05 - Recommender Systems Evaluation Flashcards
What questions should you ask yourself is you develop a recommender system?
- Objective: What do you want to achieve with the model?
- How to measure: Evaluation methods and Evaluation metrics
- How good/relevant are the results?
What are the goals of the business world?
- A successful business
- Maximum profit, income, and user satisfaction
- Minimize costs
- Get as many users as possible
- To have the best product
What are possible costs, that may arise?
- Labour costs
- Server
- Legal/Licenses
- etc.
What is Goodhart’s Law?
When a measure becomes a target, it ceases to be a good measure (dt. wenn ein Messwert zu einem Ziel wird, ist es kein geeigneter Messwert)
What are the three main evaluation methods and metrics?
- Online Evaluations
- Offline Evaluations
- User Studies
What is part of Online Evaluations?
- Sales
- Profit
- Clicks
What is part of Offline Evaluations?
- Errors
- Accuracy
What is part of User Studies?
- User feedback
- User observations
How does an A/B Test work?
- Typical Online Test
- 50% of the users see Variante A
- 50% of the users see Variante B
How does Interleaving work?
- Randomize Rankings
- All kinds of variations (Random Mix, Top n Mix, Fixed amount Mix)
What is a typical metric for classification?
Accuracy
What is a typical metric for Regression?
Error Metrics
What is a typical metric for Ranking?
Ranking Metrics
Is Regression = Classification?
- Regression tasks can be interpreted as classification/ranking problem
- Define intervals and treat them as classes (and use a classification algorithm instead of regression algorithm)

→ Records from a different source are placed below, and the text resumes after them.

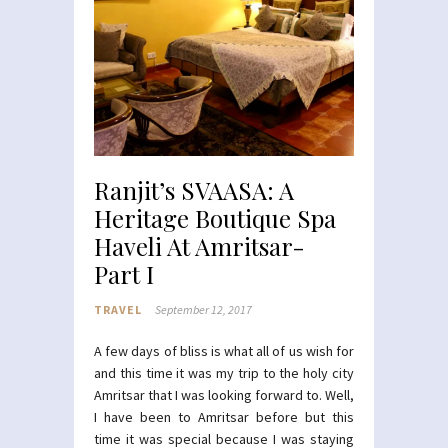
Ranjit’s SVAASA: A
Heritage Boutique Spa
Haveli At Amritsar-
Part I
TRAVEL
September 12, 2017
A few days of bliss is what all of us wish for
and this time it was my trip to the holy city
Amritsar that I was looking forward to. Well,
I have been to Amritsar before but this
time it was special because I was staying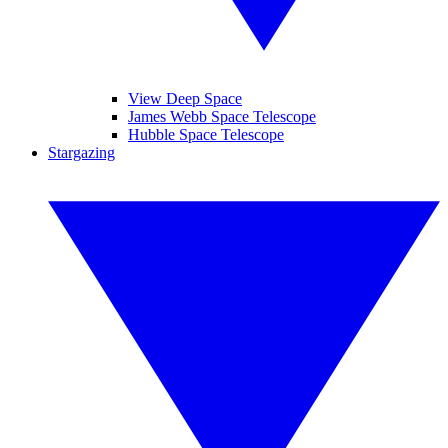
View Deep Space
James Webb Space Telescope
Hubble Space Telescope
Stargazing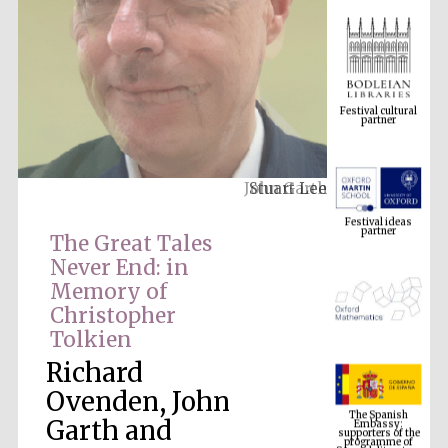
Festival cultural
partner
Stuart Lee
Festival ideas
partner
The Great Tales
Never End: in
Memory of
Christopher
Tolkien
Richard
The Spanish
Ovenden, John
Embassy:
supporters of the
programme of
Garth and
Spanish literature
and culture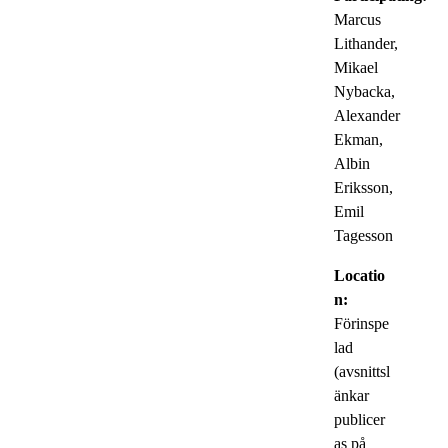
Marcus
Lithander,
Mikael
Nybacka,
Alexander
Ekman,
Albin
Eriksson,
Emil
Tagesson
Locatio
n:
Förinspe
lad
(avsnittsl
änkar
publicer
as på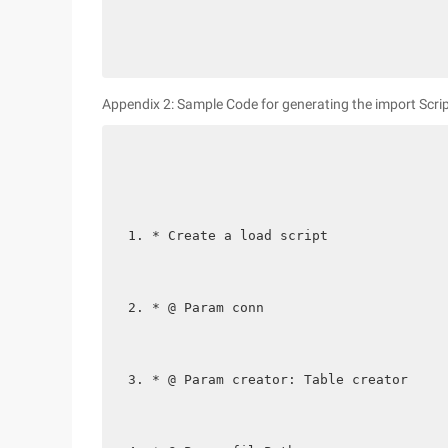
Appendix 2: Sample Code for generating the import Scrip
* Create a load script
* @ Param conn
* @ Param creator: Table creator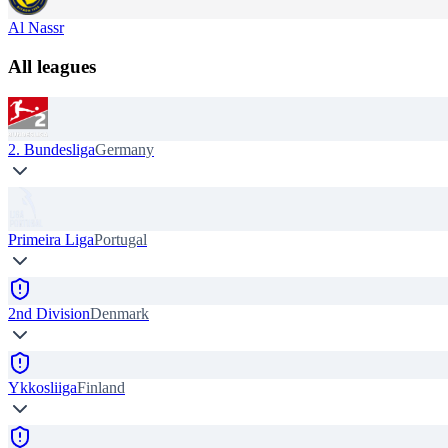
Al Nassr
All leagues
2. Bundesliga
Germany
Primeira Liga
Portugal
2nd Division
Denmark
Ykkosliiga
Finland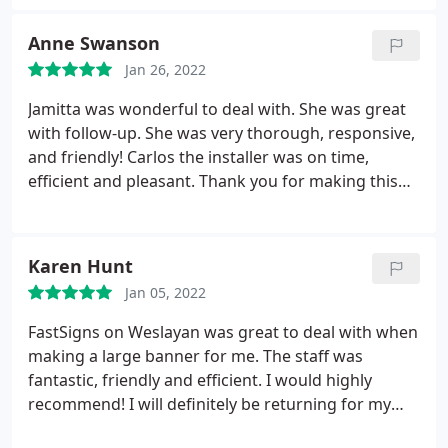
Anne Swanson
Jan 26, 2022
Jamitta was wonderful to deal with. She was great
with follow-up. She was very thorough, responsive,
and friendly! Carlos the installer was on time,
efficient and pleasant. Thank you for making this
project a breeze. The client was very happy!
Karen Hunt
Jan 05, 2022
FastSigns on Weslayan was great to deal with when
making a large banner for me. The staff was
fantastic, friendly and efficient. I would highly
recommend! I will definitely be returning for my
future sign needs.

What regression metrics do you know?
- Mean Absolute Error (MAE)
- (Root) Mean Square Error ((R)MSE)
What is Mean Absolute Error (MAE)?
Average Error (Mittelwert) between prediction and observation
What is the benefit of Mean Absolute Errors (MAE)?
Intuitive
What is the drawback of RMSE?
- Not very intuitive
- Punishes high error rates more
What (Ranked) Retrieval Metrics do you know?
- Mean Reciprocal Rank (MRR)
- Mean Average Precision (MAP)
- Normalized Discounted Cumulative Gain (nDGC)
What is Mean Reciprocal Rank (MRR)?
- Measures at which rank the first relevant result is displayed
- Takes care of the first relevant result only
What is Normalized Discounted Cumulative Gain (nDGC)?
Relevant items are ranked higher than less relevant items
In which steps can the Normalized Discounted Cumulative Gain (nDGC) be divided?
- Step 1: Cumulative gain = Sum of relevance of the top n items
- Step 2: Discounted Cumulative Gain: Punishes relevant items, that are less ranked
- Step 3: Normalized Discounted Cumulative Gain: Normalises DCG on interval 0 to 1
What is Effectiveness?
Die richtigen Sachen machen (Do the right things )
What is Efficiency?
Sachen richtig machen (Do things right)
What is Performance?
- Sometimes synonym for Effectiveness
- Sometimes used as generic term